The previous report dealt with the star-crossed early history of the Rockbridge County municipality of Glasgow. Now for more cheerful developments since.
First, a brief recap of the town’s optimistic origins followed by the sober realities of the business cycle that arrived with a dull thud soon after.
If location is the key to real estate sales and timing to the launch of any enterprise, Glasgow would have seemed to have it all as the 19th century drew to a close.
A booming Gilded Age national economy had sparked hopes of rapidly expanding industrial growth for several of Rockbridge County’s localities, fledgling Buena Vista and hardly-anything-at-all-yet Glasgow being prominent among them
The potential for each of the locations was written on water and rail. In Glasgow’s case, the flowing waters came together there at the confluence of the mighty James and Maury Rivers, the latter shared with upstream neighbors Buena Vista and Lexington. The rails came courtesy of the crossing of the Shenandoah Valley and Richmond and Alleghany Railroads.

Supplied records:

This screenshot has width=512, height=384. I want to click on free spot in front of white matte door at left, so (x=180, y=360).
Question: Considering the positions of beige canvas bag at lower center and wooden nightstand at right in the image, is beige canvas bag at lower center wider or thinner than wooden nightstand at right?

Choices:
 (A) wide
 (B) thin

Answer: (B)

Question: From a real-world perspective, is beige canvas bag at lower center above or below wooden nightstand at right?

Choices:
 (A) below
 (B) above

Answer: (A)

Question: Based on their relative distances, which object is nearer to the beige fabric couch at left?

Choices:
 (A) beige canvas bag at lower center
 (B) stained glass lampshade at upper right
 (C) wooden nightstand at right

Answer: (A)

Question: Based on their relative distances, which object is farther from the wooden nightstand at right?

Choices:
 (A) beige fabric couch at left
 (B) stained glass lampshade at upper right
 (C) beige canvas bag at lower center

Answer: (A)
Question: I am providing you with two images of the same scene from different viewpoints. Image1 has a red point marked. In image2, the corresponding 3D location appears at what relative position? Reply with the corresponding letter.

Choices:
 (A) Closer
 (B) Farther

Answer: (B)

Task brief: In the text about Glasgow, rewrite the paragraph beginning "The potential for each of the locations" more briefly, keeping its main facts. The records are separate material and have nothing to do with the text about Glasgow.

Solution for this task: Each location's potential depended on water and rail. Glasgow lay where the James and Maury Rivers meet, and the Maury also flowed past upstream neighbors Buena Vista and Lexington. Its rail prospects came from the crossing of the Shenandoah Valley and the Richmond and Alleghany Railroads.